====== Quoted passage
COLLECTION: Maud Powell materials
LOCATION AS OF February, 2002: Photographs and individual paper items in
Collections File ("Powell, Maud"); 78-rpm records in the University Press
Building Library storage area.
PROVENANCE: Many items donated by Marshall Howenstein, at the suggestion of
School of Music faculty member Paul Rolland; other items from various sources,
as documented through correspondence and memos in the Collections File folder.
WHEN ACQUIRED: September 6, 1972 (initial donation by Marshall Howenstein)
DESCRIPTION: The acclaimed violinist Maud Powell (1867-1920) was born in Peru,
Illinois, spent her formative years in Aurora, and studied in Europe with
Schradieck, Dancla, and Joachim. She concertized extensively in Europe and
America, appeared with major symphony orchestras, and was a featured soloist
with Sousa's band.
In 1972 Marshall Howenstein donated to the University a collection of Maud
Powell artifacts and photographs (some of which were arranged in a small display
case), including a plaster cast of Maud Powell's hand, a brooch, linen
handkerchief, a medal, and a miniature photograph of the young Maud Powell on a
pin. These five items (having never been officially inventoried as University of
Illinois property) were subsequently donated, with the concurrence of Howenstein,
to the newly-established Maud
Powell Foundation in Arlington, Virginia.
============
====== Listed records
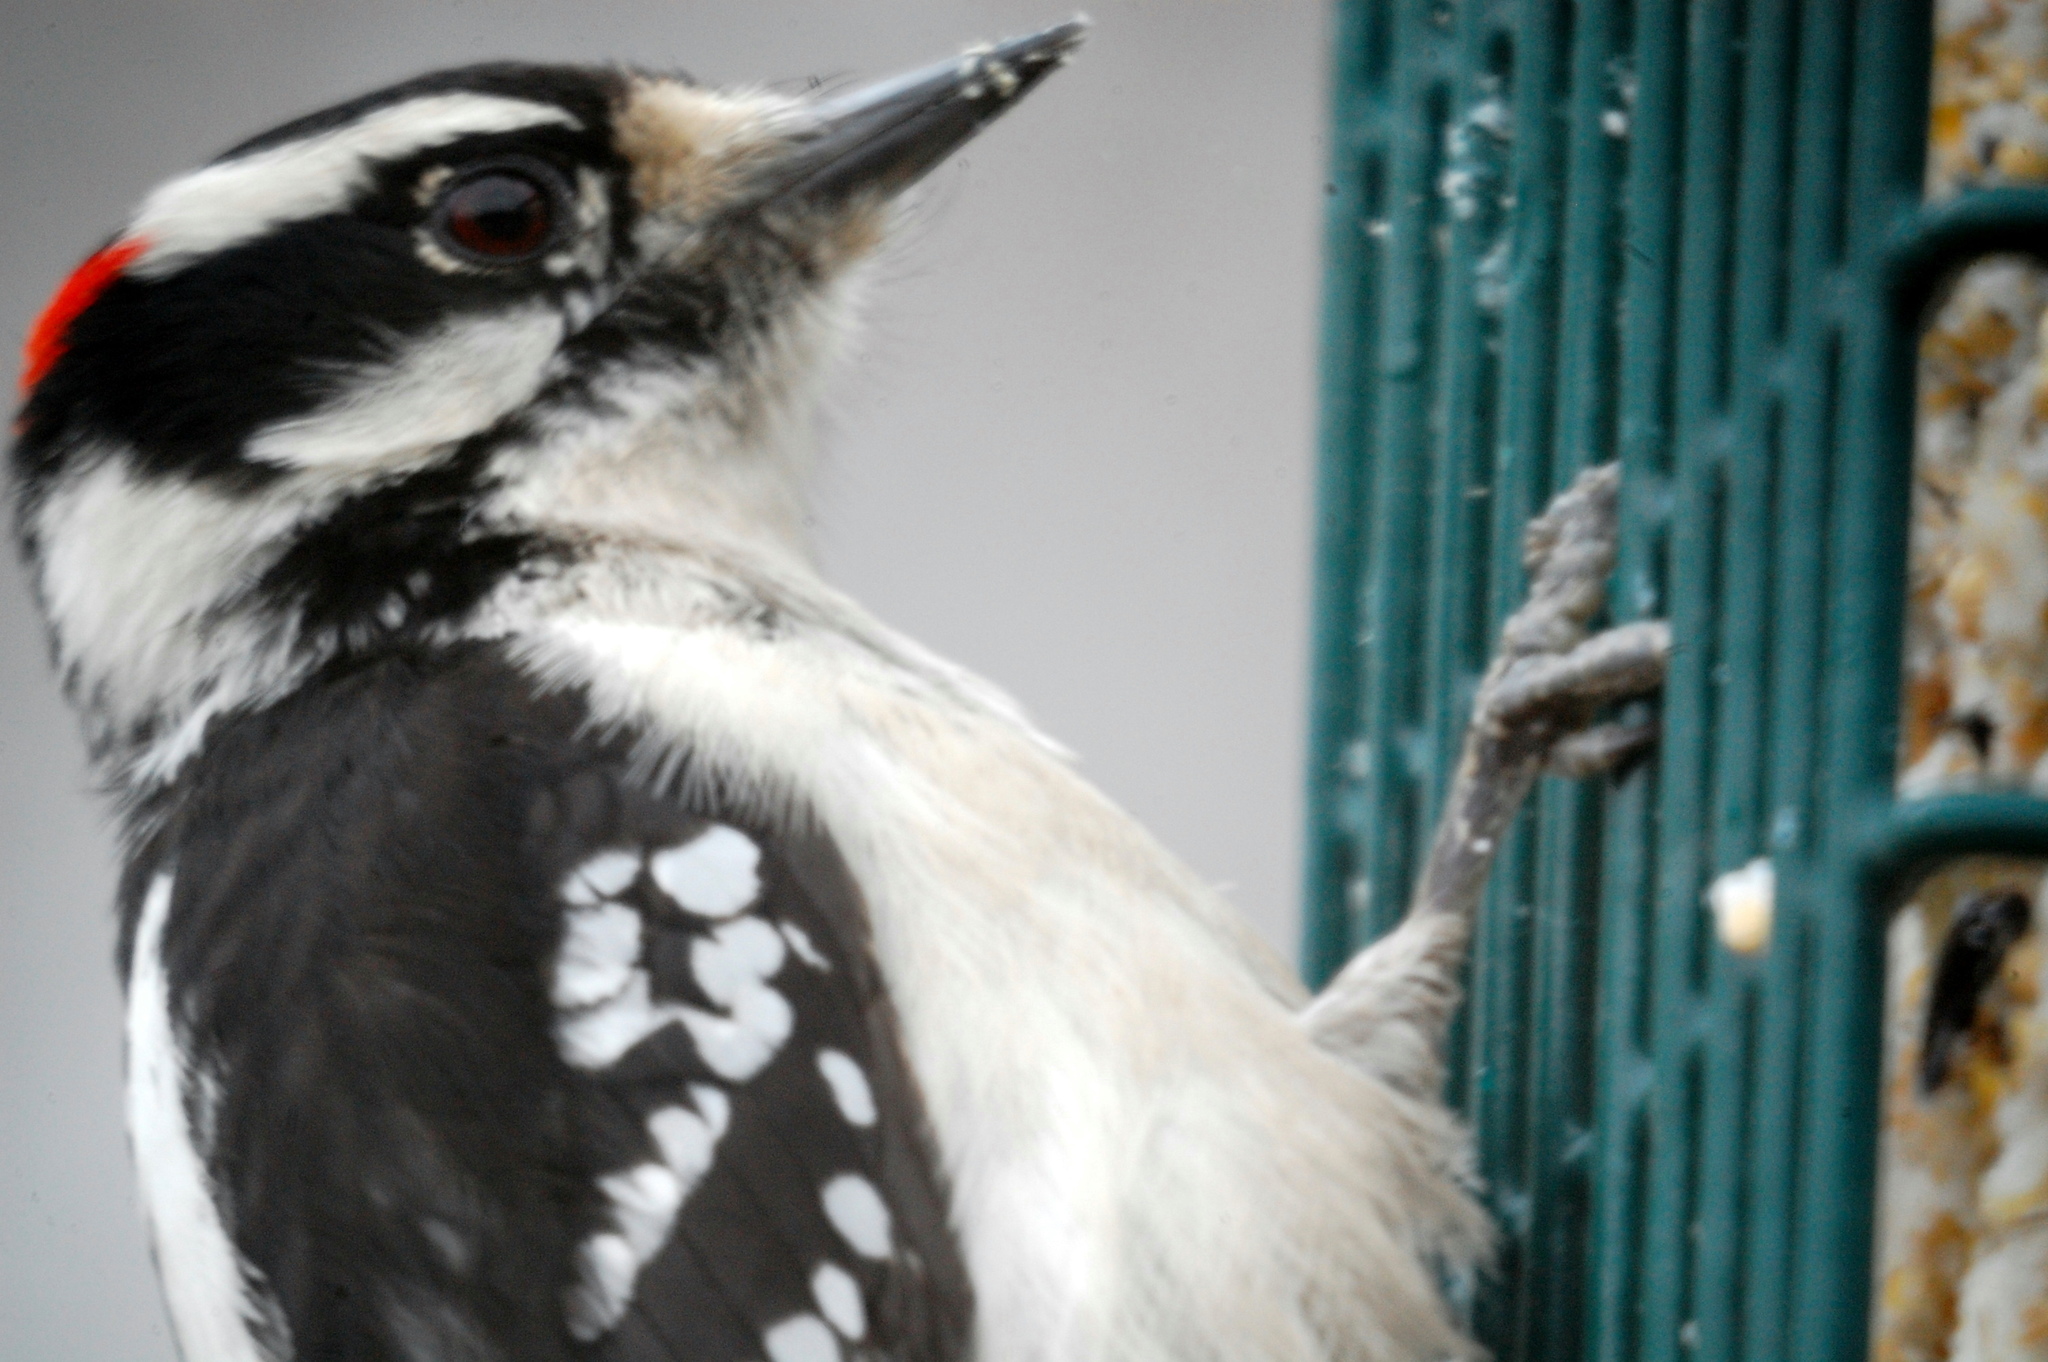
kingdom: Animalia
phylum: Chordata
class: Aves
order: Piciformes
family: Picidae
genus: Dryobates
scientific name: Dryobates pubescens
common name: Downy woodpecker
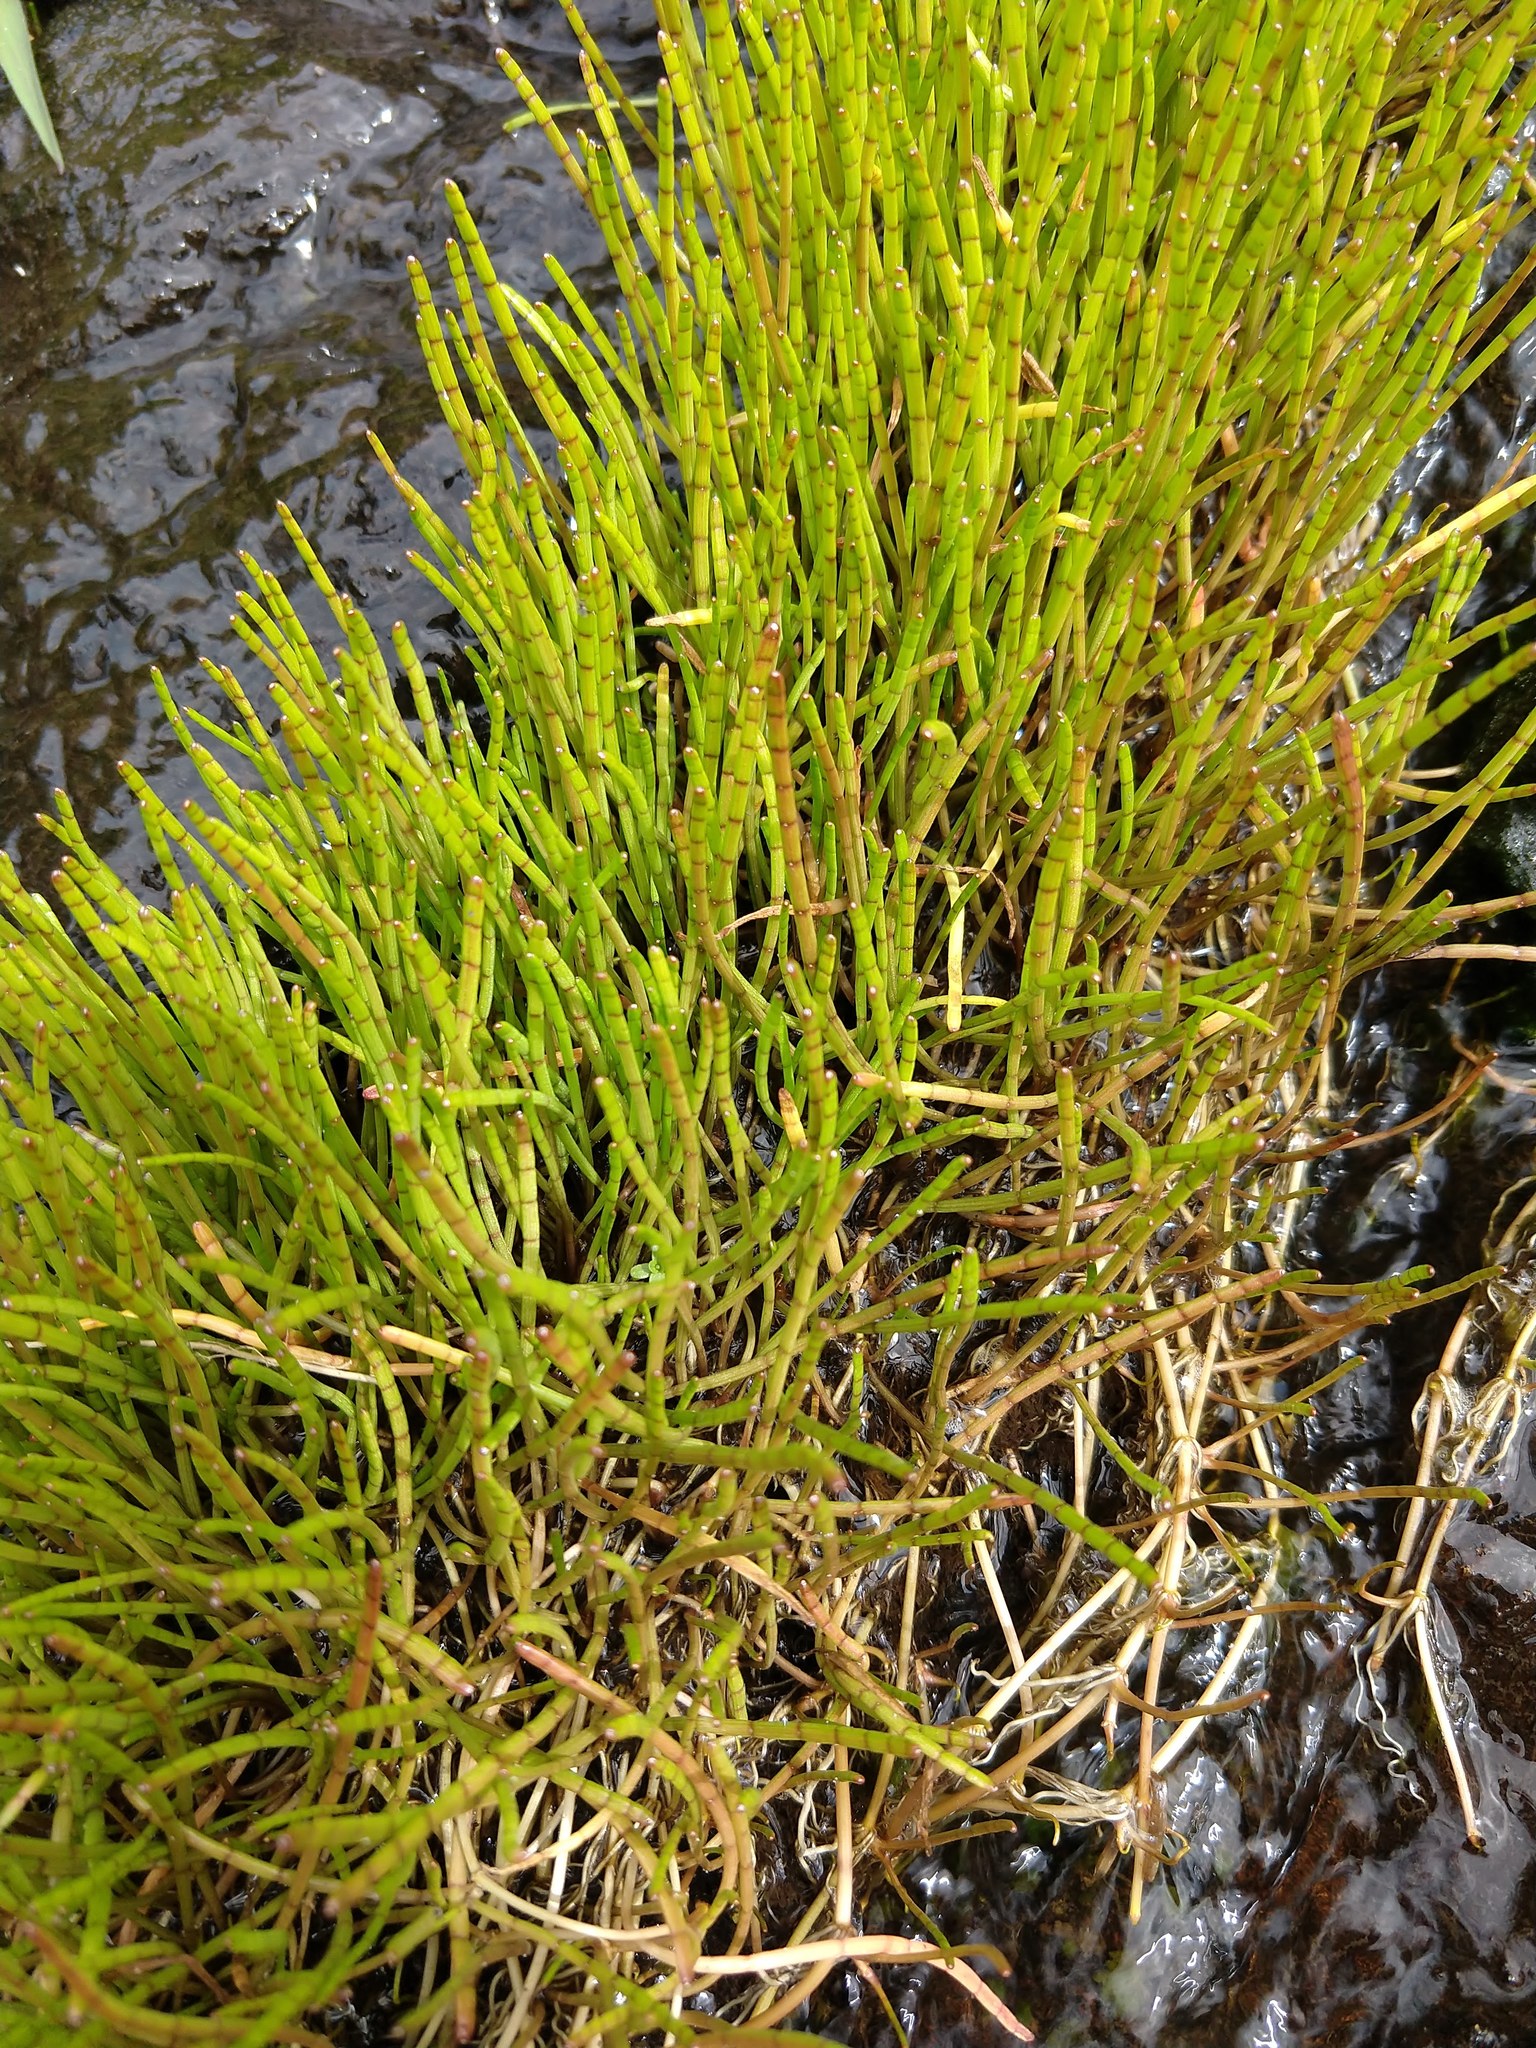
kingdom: Plantae
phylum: Tracheophyta
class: Magnoliopsida
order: Apiales
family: Apiaceae
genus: Lilaeopsis
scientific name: Lilaeopsis novae-zelandiae
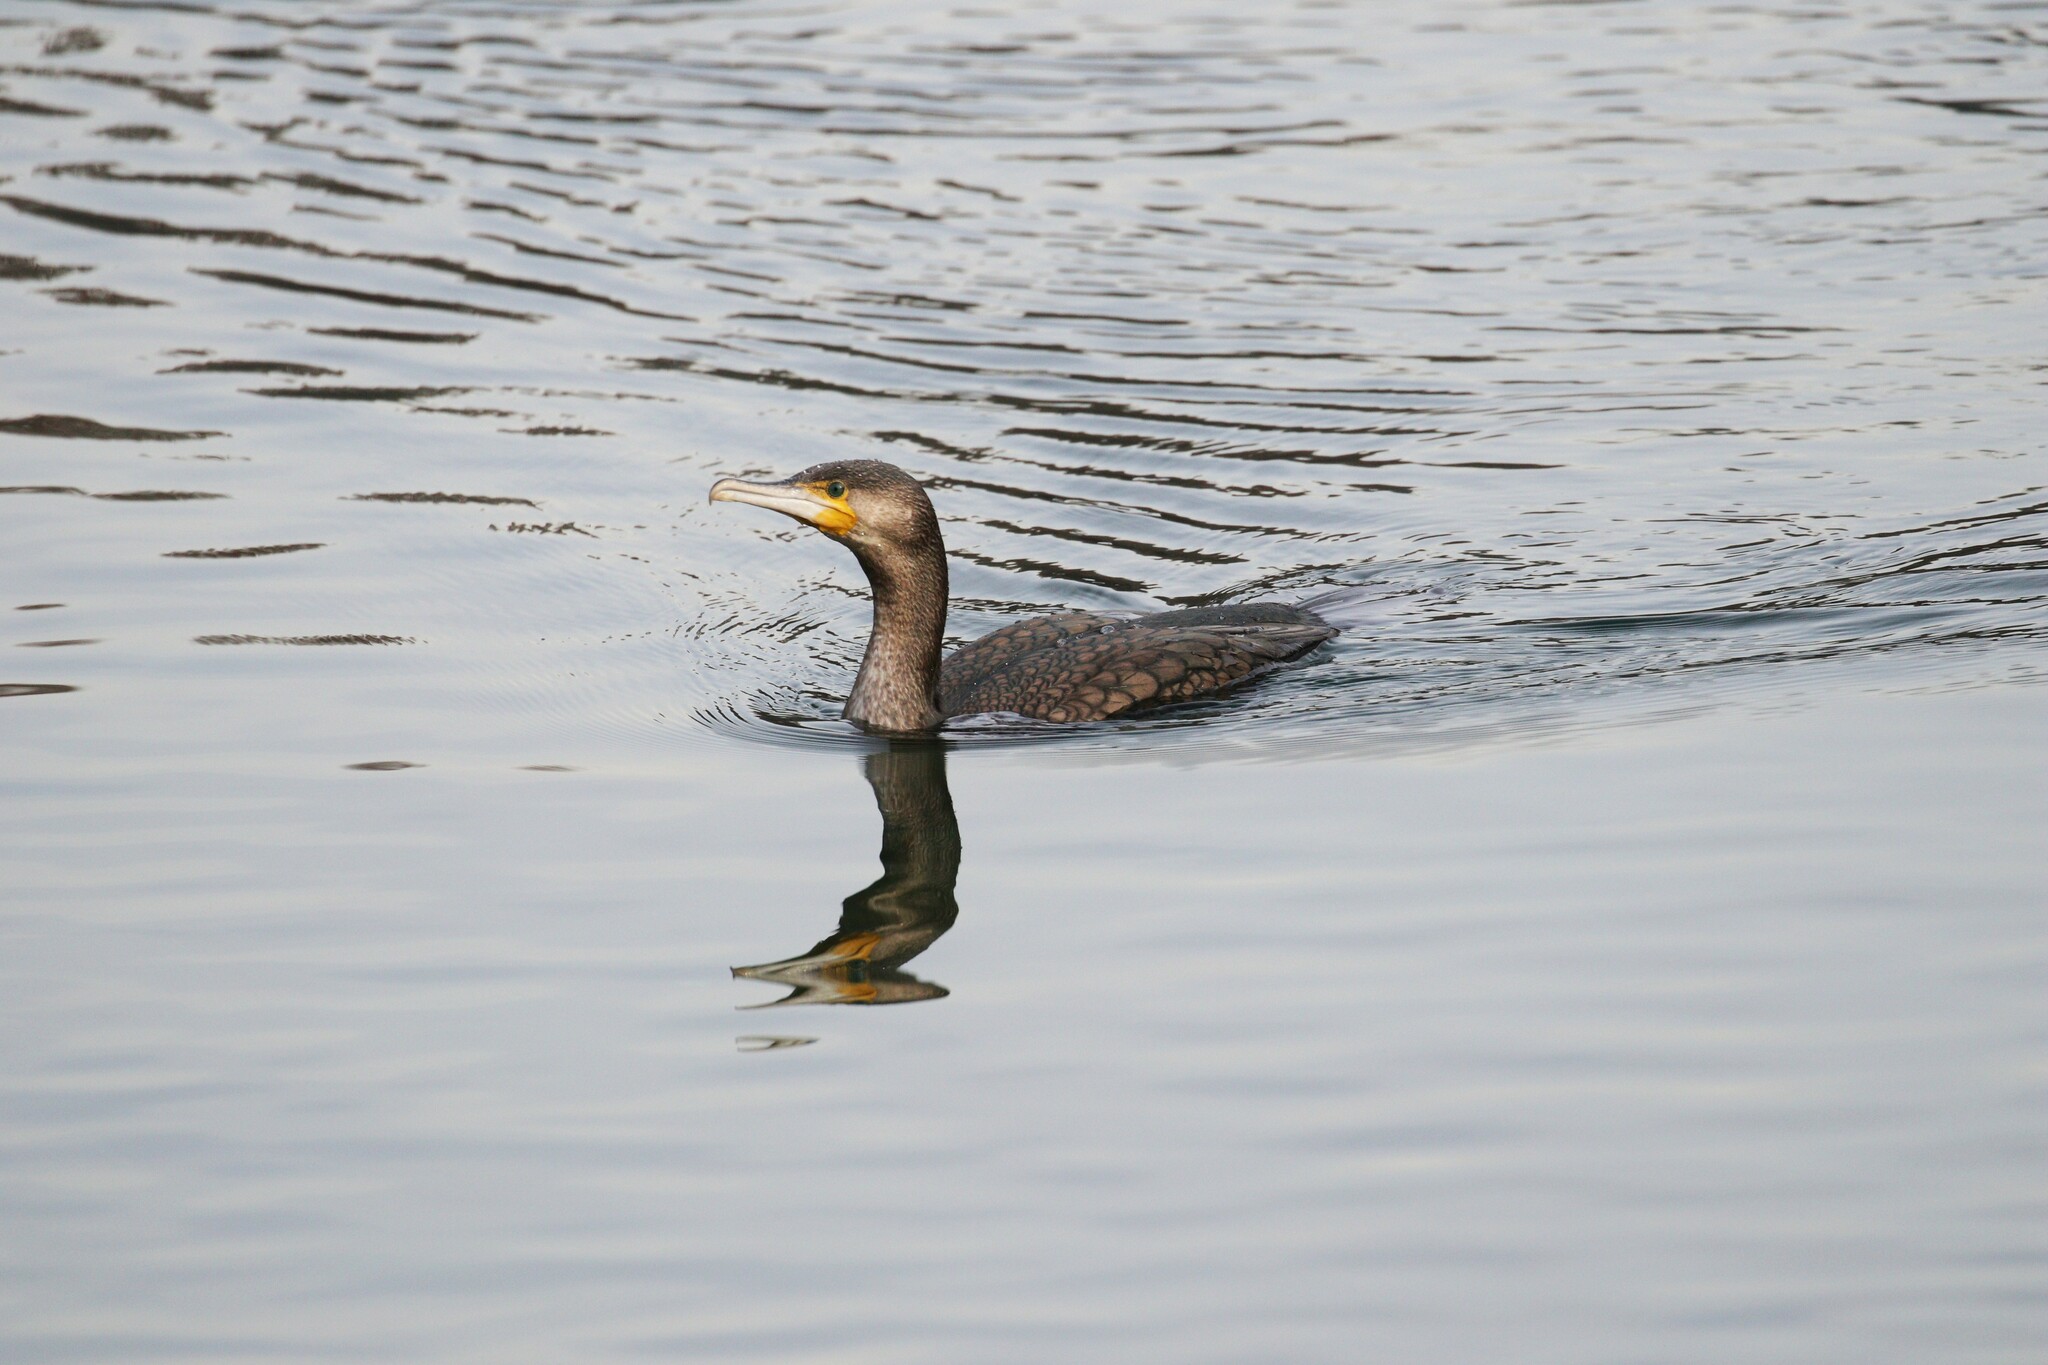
============
Problem: According to the Maud Powell collection description, at whose suggestion did Marshall Howenstein donate many of the items?

Complete output: School of Music faculty member Paul Rolland.